The chance of being infected with the coronavirus via a door handle is small, but not impossible (RIVM).
That is also what Maarten van Dijk, founder of Additive Centre and Maikel de Wit, Director of Marketiger, thought when they developed a custom door handle. With this 3D printed handle, you can open the door with your forearm, and you don’t have to touch anything with your hand.
At Brainport Industries Campus, the first twenty doors in the common areas will be equipped with the 3D printed door opener today. Depending on new measures and the re-opening of schools after 6 April, several doors will follow at BIC. “The original design is an open-source design by Materialise, we have taken this to a new level with our 3D colour printers. The anti-corona handle is produced here on the BIC and rolled out for the first time. Companies are rather safe than sorry. They also think it is important that they show their customers that they do everything they can to ensure production,” Van Dijk says over the telephone.
Campus Director Erik Veurink also supports the initiative and expresses his pride. “Safety and health are of key importance to us. And we only applaud the fact that tenants are doing their bit in this difficult period. So even in this hectic and unusual situation, innovation at BIC continues “as usual”. That is why we commissioned campus management to install this door handle in all public spaces.
Marketiger prints the door handles in one piece and can include a variety of colours or a form of personalisation such as company logos. “For now, there will be a QR code linking to the RIVM website, so people who are at BIC can always check the latest information. But you can also print very different things on them. A scope of different door handles is produced in batches of hundreds at a time. That takes about a day.”
As in the rest of the world, activity at BIC is limited to an absolute minimum. But that does not mean that production is at a standstill. “Production companies such as KMWE and Anteryon are still physically in operation. Many companies have agreed to work from home as much as possible, which makes things a lot quieter at BIC. We also notice a big difference and try to come up with all kinds of solutions.”
For example, Van Dijk is working hard to make the curriculum for training in 3D metal printing available online. “Normally you sit together with engineers from different companies, but that is no longer allowed. We are now working hard to make teaching material digitally available so that engineers can do this at home and discuss their concepts via a conference call. It is also important that they receive feedback on this.
Time and opportunity, but also financial pressure
According to Van Dijk, the company receives more calls from companies that are missing certain parts. “They want to know if we can print it in 3D. Often these parts cost a few euros if ordered in series. If you are going to print these, it often costs a bit more. It depends on how essential such a part is whether it will be printed eventually. After all, to leave a machine standing still costs a lot of money.”

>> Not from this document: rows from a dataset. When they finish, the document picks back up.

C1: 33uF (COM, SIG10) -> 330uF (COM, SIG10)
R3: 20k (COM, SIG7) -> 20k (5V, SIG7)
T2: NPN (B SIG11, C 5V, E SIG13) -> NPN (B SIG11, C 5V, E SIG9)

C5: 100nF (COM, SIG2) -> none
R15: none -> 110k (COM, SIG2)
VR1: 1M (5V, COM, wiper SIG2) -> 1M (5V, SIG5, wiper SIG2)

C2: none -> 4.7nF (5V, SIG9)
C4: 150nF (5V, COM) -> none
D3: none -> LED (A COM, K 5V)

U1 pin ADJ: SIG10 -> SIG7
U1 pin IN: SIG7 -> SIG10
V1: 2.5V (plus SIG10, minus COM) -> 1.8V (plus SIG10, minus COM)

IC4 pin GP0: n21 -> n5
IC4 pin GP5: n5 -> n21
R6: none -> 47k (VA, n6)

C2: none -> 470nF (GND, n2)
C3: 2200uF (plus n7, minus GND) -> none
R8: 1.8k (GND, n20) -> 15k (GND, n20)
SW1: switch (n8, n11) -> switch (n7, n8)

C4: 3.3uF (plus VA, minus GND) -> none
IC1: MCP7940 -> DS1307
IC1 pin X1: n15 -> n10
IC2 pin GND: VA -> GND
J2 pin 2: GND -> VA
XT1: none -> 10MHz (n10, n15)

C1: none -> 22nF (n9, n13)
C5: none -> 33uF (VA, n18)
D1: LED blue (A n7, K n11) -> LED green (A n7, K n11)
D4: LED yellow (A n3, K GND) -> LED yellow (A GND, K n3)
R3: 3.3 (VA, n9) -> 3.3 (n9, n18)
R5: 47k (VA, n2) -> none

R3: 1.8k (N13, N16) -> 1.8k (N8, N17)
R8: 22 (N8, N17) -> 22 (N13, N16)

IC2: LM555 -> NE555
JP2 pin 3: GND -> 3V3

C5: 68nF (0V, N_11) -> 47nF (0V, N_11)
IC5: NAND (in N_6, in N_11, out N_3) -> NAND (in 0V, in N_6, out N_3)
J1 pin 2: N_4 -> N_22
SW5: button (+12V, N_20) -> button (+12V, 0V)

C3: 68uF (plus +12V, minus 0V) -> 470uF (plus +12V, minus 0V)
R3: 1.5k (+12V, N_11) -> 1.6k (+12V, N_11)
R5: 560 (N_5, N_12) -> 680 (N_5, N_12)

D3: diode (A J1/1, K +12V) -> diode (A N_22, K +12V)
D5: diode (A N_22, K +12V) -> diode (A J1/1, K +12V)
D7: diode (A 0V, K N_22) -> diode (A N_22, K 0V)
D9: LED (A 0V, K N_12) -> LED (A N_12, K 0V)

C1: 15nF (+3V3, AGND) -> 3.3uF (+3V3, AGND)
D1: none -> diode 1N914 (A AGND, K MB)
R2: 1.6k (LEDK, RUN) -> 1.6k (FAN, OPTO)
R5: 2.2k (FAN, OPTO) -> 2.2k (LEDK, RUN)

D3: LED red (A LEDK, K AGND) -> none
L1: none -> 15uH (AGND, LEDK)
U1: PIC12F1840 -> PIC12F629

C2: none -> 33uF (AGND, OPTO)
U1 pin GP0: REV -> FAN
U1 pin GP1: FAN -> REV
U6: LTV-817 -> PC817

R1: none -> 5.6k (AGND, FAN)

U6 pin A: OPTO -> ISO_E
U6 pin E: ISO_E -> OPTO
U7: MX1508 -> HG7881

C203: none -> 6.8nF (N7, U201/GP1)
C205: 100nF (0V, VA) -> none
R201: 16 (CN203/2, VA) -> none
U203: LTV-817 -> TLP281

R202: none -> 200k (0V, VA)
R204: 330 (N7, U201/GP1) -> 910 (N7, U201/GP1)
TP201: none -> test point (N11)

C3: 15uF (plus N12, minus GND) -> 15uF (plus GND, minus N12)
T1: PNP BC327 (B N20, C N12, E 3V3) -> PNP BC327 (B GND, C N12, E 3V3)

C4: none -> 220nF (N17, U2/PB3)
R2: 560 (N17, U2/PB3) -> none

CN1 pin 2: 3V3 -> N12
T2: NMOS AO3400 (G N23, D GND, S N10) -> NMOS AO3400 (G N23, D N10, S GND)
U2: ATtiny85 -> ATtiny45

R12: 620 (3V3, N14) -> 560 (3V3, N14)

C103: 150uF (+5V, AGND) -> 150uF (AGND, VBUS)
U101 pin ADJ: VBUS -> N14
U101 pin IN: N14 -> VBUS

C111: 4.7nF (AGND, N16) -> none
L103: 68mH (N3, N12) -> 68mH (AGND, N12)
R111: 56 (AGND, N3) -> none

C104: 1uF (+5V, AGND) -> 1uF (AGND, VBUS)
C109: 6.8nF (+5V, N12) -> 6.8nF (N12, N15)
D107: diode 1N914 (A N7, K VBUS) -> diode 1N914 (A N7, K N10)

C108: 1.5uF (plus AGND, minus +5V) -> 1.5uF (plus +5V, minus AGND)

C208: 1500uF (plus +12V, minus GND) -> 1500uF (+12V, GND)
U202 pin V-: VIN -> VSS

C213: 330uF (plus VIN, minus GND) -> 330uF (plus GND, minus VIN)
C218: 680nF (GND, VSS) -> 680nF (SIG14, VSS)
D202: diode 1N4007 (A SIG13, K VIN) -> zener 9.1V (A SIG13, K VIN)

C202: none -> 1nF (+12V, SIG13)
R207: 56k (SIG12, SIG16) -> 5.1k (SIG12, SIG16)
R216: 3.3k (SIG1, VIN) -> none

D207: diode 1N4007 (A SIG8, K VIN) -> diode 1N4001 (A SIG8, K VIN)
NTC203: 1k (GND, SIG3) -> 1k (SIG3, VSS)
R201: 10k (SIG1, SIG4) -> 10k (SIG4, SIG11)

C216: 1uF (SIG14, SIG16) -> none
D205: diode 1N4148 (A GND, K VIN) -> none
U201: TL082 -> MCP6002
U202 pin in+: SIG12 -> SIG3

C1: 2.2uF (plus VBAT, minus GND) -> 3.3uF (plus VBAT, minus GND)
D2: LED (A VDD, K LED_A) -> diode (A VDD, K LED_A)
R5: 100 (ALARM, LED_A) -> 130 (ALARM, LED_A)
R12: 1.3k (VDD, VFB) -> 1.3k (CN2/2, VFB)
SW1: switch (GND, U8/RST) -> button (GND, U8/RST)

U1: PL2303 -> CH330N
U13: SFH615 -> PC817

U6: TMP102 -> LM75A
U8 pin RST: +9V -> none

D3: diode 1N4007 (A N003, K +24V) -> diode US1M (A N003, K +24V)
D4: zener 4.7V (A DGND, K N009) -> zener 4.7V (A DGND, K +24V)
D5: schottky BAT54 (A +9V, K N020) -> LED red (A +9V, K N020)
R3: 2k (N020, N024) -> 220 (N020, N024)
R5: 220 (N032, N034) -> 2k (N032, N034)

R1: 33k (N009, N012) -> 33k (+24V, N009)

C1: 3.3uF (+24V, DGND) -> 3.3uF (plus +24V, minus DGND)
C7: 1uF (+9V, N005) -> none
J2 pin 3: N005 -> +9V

Van Dijk himself anticipated the situation early this year. “We noticed that certain parts were more difficult to get. We took advantage of this and contacted our supplier to ask whether, for example, there were still enough spare parts in stock. You don’t want things to grind to a halt. But it’s still a bizarre situation. You have to be creative and make the best of it. On the one hand, you now have the time and opportunity for that, but the financial pressure is still there. That combination forces you to do business.”
A special portal has been set up for urgent parts (medical but also other uses): www.additivecenter.com/hulplijn.